(Beginning of Data)

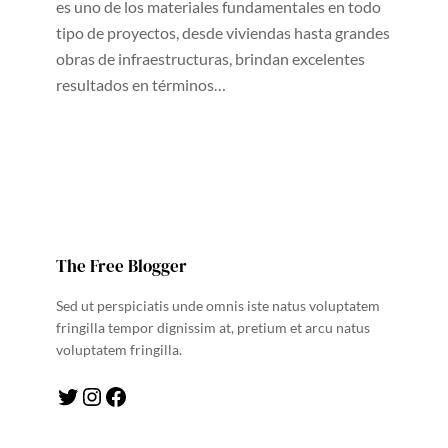
es uno de los materiales fundamentales en todo
tipo de proyectos, desde viviendas hasta grandes
obras de infraestructuras, brindan excelentes
resultados en términos…
The Free Blogger
Sed ut perspiciatis unde omnis iste natus voluptatem
fringilla tempor dignissim at, pretium et arcu natus
voluptatem fringilla.
Twitter
Instagram
Facebook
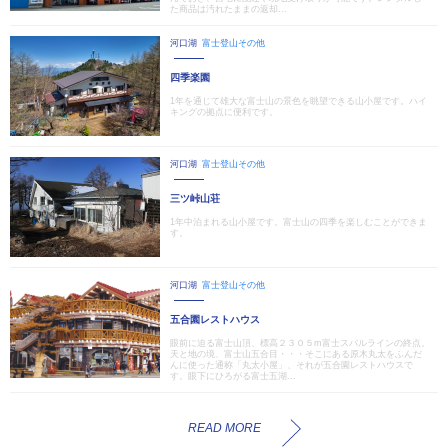
た商品は汚れたままの返却...
河口湖
富士登山その他
四季楽園
1年を通じて雄大な富士山の景色を眺望できる山小屋です。ハイ
キングの拠点に便利です。
河口湖
富士登山その他
三ツ峠山荘
1年中泊まれる山小屋です。富士山の四季を楽しむことができま
す。
河口湖
富士登山その他
五合園レストハウス
眼前に迫る富士山頂、標高２３０５m富士スバルラインの終点。
天と地の境、富士山五合目・・・そこにある原木丸太をふんだ
んに使った通称「丸太小屋」、それが五合園レストハウスで
す。眼下にひろがる富士五湖...
READ MORE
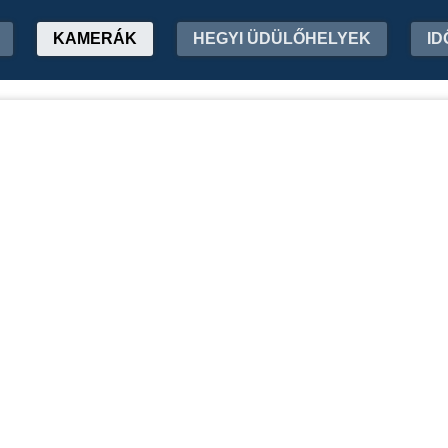
KAMERÁK
HEGYI ÜDÜLŐHELYEK
ID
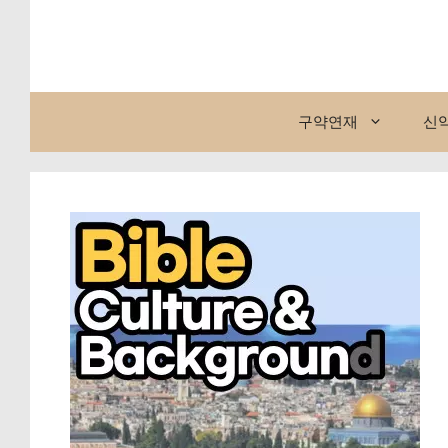
컨
텐
츠
로
건
구약연재
신
너
뛰
기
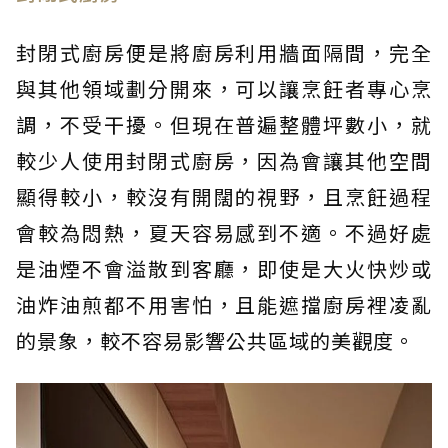
封閉式廚房便是將廚房利用牆面隔間，完全
與其他領域劃分開來，可以讓烹飪者專心烹
調，不受干擾。但現在普遍整體坪數小，就
較少人使用封閉式廚房，因為會讓其他空間
顯得較小，較沒有開闊的視野，且烹飪過程
會較為悶熱，夏天容易感到不適。不過好處
是油煙不會溢散到客廳，即使是大火快炒或
油炸油煎都不用害怕，且能遮擋廚房裡凌亂
的景象，較不容易影響公共區域的美觀度。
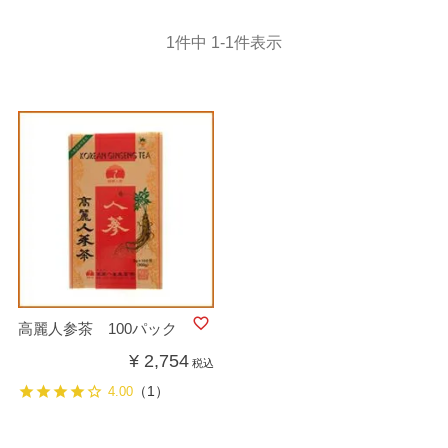
1
件中
1
-
1
件表示
高麗人参茶 100パック
¥
2,754
税込
（1）
4.00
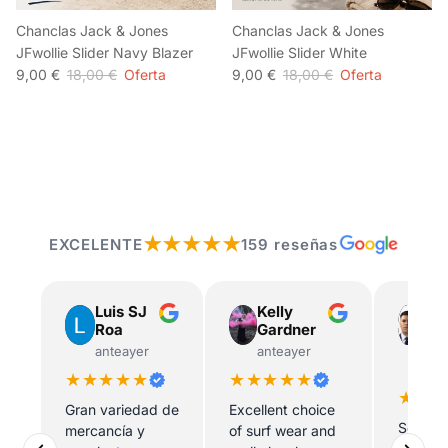
Chanclas Jack & Jones
Chanclas Jack & Jones
JFwollie Slider Navy Blazer
JFwollie Slider White
9,00 €
18,00 €
Oferta
9,00 €
18,00 €
Oferta
★★★★★
EXCELENTE
159 reseñas
Luis SJ
Kelly
Edi
Roa
Gardner
Ala
Gó
anteayer
anteayer
hace
★★★★★
★★★★★
★★
Gran variedad de
Excellent choice
Sergio 
mercancía y
of surf wear and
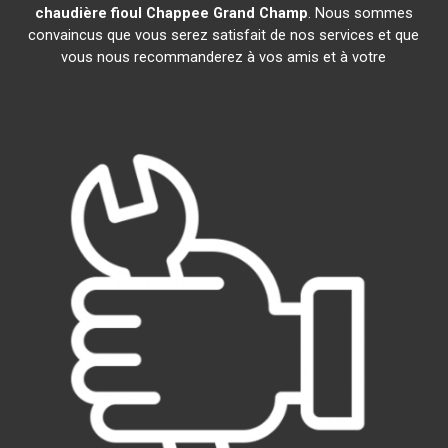
chaudière fioul Chappee
Grand Champ
. Nous sommes
convaincus que vous serez satisfait de nos services et que
vous nous recommanderez à vos amis et à votre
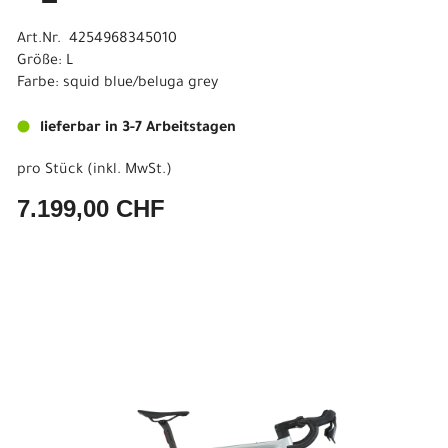
Art.Nr. 4254968345010
Größe: L
Farbe: squid blue/beluga grey
lieferbar in 3-7 Arbeitstagen
pro Stück (inkl. MwSt.)
7.199,00 CHF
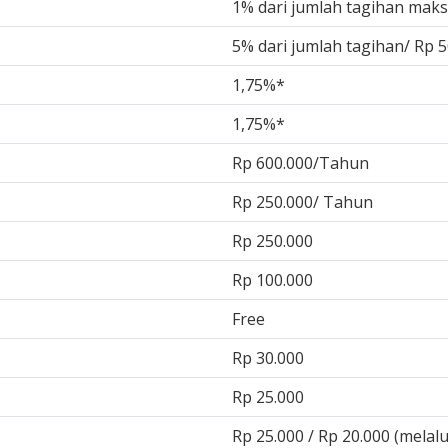
1% dari jumlah tagihan mak
5% dari jumlah tagihan/ Rp 
1,75%*
1,75%*
Rp 600.000/Tahun
Rp 250.000/ Tahun
Rp 250.000
Rp 100.000
Free
Rp 30.000
Rp 25.000
Rp 25.000 / Rp 20.000 (melalu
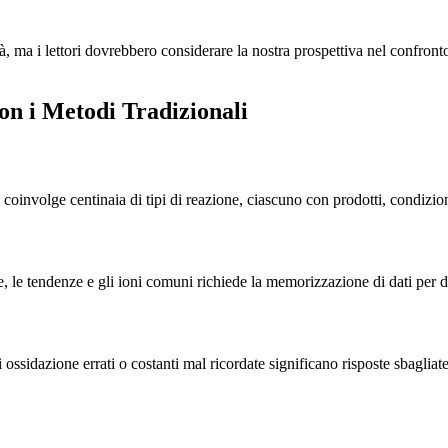
, ma i lettori dovrebbero considerare la nostra prospettiva nel confronto
con i Metodi Tradizionali
a coinvolge centinaia di tipi di reazione, ciascuno con prodotti, condizi
, le tendenze e gli ioni comuni richiede la memorizzazione di dati per d
di ossidazione errati o costanti mal ricordate significano risposte sbagl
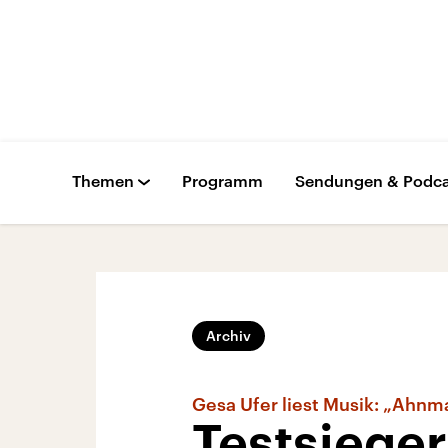
Themen
Programm
Sendungen & Podca
Archiv
Gesa Ufer liest Musik: „Ahnm
Testsiege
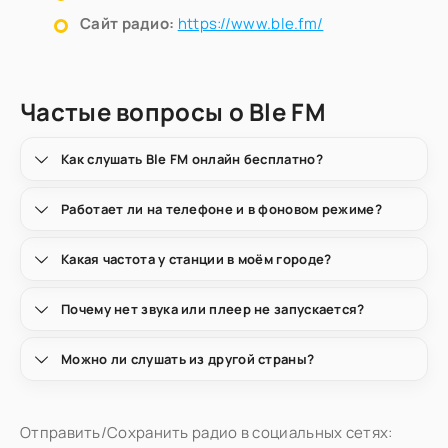
Сайт радио:
https://www.ble.fm/
Частые вопросы о Ble FM
Как слушать Ble FM онлайн бесплатно?
Работает ли на телефоне и в фоновом режиме?
Какая частота у станции в моём городе?
Почему нет звука или плеер не запускается?
Можно ли слушать из другой страны?
Отправить/Сохранить радио в социальных сетях:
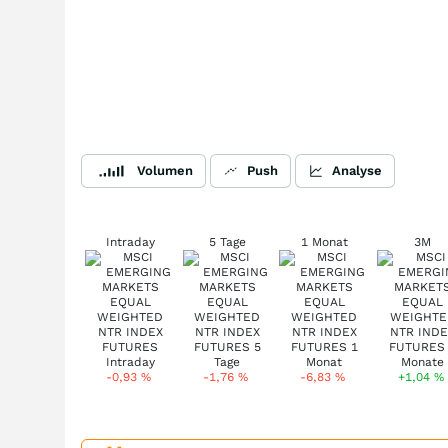
Volumen
Push
Analyse
Intraday
5 Tage
1 Monat
3M
-0,93
%
-1,76
%
-6,83
%
+1,04
%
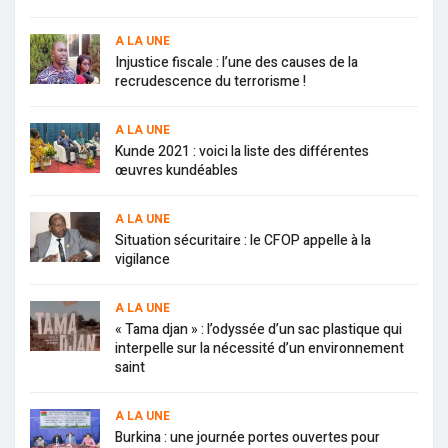
A LA UNE
Injustice fiscale : l’une des causes de la
recrudescence du terrorisme !
A LA UNE
Kunde 2021 : voici la liste des différentes
œuvres kundéables
A LA UNE
Situation sécuritaire : le CFOP appelle à la
vigilance
A LA UNE
« Tama djan » : l’odyssée d’un sac plastique qui
interpelle sur la nécessité d’un environnement
saint
A LA UNE
Burkina : une journée portes ouvertes pour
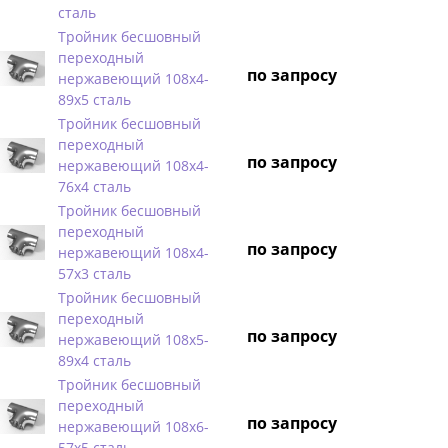
сталь
Тройник бесшовный
переходный
по запросу
нержавеющий 108х4-
89х5 сталь
Тройник бесшовный
переходный
по запросу
нержавеющий 108х4-
76х4 сталь
Тройник бесшовный
переходный
по запросу
нержавеющий 108х4-
57х3 сталь
Тройник бесшовный
переходный
по запросу
нержавеющий 108х5-
89х4 сталь
Тройник бесшовный
переходный
по запросу
нержавеющий 108х6-
57х5 сталь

(End of Data)

Task to carry out ▸ Please write out all the data again word for word, but not the pictures.

Exercise result ▸
es uno de los materiales fundamentales en todo
tipo de proyectos, desde viviendas hasta grandes
obras de infraestructuras, brindan excelentes
resultados en términos…
The Free Blogger
Sed ut perspiciatis unde omnis iste natus voluptatem
fringilla tempor dignissim at, pretium et arcu natus
voluptatem fringilla.
Twitter
Instagram
Facebook
た商品は汚れたままの返却...
河口湖
富士登山その他
四季楽園
1年を通じて雄大な富士山の景色を眺望できる山小屋です。ハイ
キングの拠点に便利です。
河口湖
富士登山その他
三ツ峠山荘
1年中泊まれる山小屋です。富士山の四季を楽しむことができま
す。
河口湖
富士登山その他
五合園レストハウス
眼前に迫る富士山頂、標高２３０５m富士スバルラインの終点。
天と地の境、富士山五合目・・・そこにある原木丸太をふんだ
んに使った通称「丸太小屋」、それが五合園レストハウスで
す。眼下にひろがる富士五湖...
READ MORE
KAMERÁK
HEGYI ÜDÜLŐHELYEK
ID
컨
텐
츠
로
건
구약연재
신
너
뛰
기
封閉式廚房便是將廚房利用牆面隔間，完全
與其他領域劃分開來，可以讓烹飪者專心烹
調，不受干擾。但現在普遍整體坪數小，就
較少人使用封閉式廚房，因為會讓其他空間
顯得較小，較沒有開闊的視野，且烹飪過程
會較為悶熱，夏天容易感到不適。不過好處
是油煙不會溢散到客廳，即使是大火快炒或
油炸油煎都不用害怕，且能遮擋廚房裡凌亂
的景象，較不容易影響公共區域的美觀度。
1
件中
1
-
1
件表示
高麗人参茶 100パック
¥
2,754
税込
（1）
4.00
Chanclas Jack & Jones
Chanclas Jack & Jones
JFwollie Slider Navy Blazer
JFwollie Slider White
9,00 €
18,00 €
Oferta
9,00 €
18,00 €
Oferta
★★★★★
EXCELENTE
159 reseñas
Luis SJ
Kelly
Edi
Roa
Gardner
Ala
Gó
anteayer
anteayer
hace
★★★★★
★★★★★
★★
Gran variedad de
Excellent choice
Sergio 
mercancía y
of surf wear and
chaudière fioul Chappee
Grand Champ
. Nous sommes
convaincus que vous serez satisfait de nos services et que
vous nous recommanderez à vos amis et à votre
Art.Nr. 4254968345010
Größe: L
Farbe: squid blue/beluga grey
lieferbar in 3-7 Arbeitstagen
pro Stück (inkl. MwSt.)
7.199,00 CHF
1% dari jumlah tagihan mak
5% dari jumlah tagihan/ Rp 
1,75%*
1,75%*
Rp 600.000/Tahun
Rp 250.000/ Tahun
Rp 250.000
Rp 100.000
Free
Rp 30.000
Rp 25.000
Rp 25.000 / Rp 20.000 (melalu
, ma i lettori dovrebbero considerare la nostra prospettiva nel confronto
con i Metodi Tradizionali
a coinvolge centinaia di tipi di reazione, ciascuno con prodotti, condizi
, le tendenze e gli ioni comuni richiede la memorizzazione di dati per d
di ossidazione errati o costanti mal ricordate significano risposte sbagl
Themen
Programm
Sendungen & Podca
Archiv
Gesa Ufer liest Musik: „Ahnm
Testsiege
Сайт радио:
https://www.ble.fm/
Частые вопросы о Ble FM
Как слушать Ble FM онлайн бесплатно?
Работает ли на телефоне и в фоновом режиме?
Какая частота у станции в моём городе?
Почему нет звука или плеер не запускается?
Можно ли слушать из другой страны?
Отправить/Сохранить радио в социальных сетях:
Volumen
Push
Analyse
Intraday
5 Tage
1 Monat
3M
-0,93
%
-1,76
%
-6,83
%
+1,04
%
A LA UNE
Injustice fiscale : l’une des causes de la
recrudescence du terrorisme !
A LA UNE
Kunde 2021 : voici la liste des différentes
œuvres kundéables
A LA UNE
Situation sécuritaire : le CFOP appelle à la
vigilance
A LA UNE
« Tama djan » : l’odyssée d’un sac plastique qui
interpelle sur la nécessité d’un environnement
saint
A LA UNE
Burkina : une journée portes ouvertes pour
сталь
Тройник бесшовный
переходный
по запросу
нержавеющий 108х4-
89х5 сталь
Тройник бесшовный
переходный
по запросу
нержавеющий 108х4-
76х4 сталь
Тройник бесшовный
переходный
по запросу
нержавеющий 108х4-
57х3 сталь
Тройник бесшовный
переходный
по запросу
нержавеющий 108х5-
89х4 сталь
Тройник бесшовный
переходный
по запросу
нержавеющий 108х6-
57х5 сталь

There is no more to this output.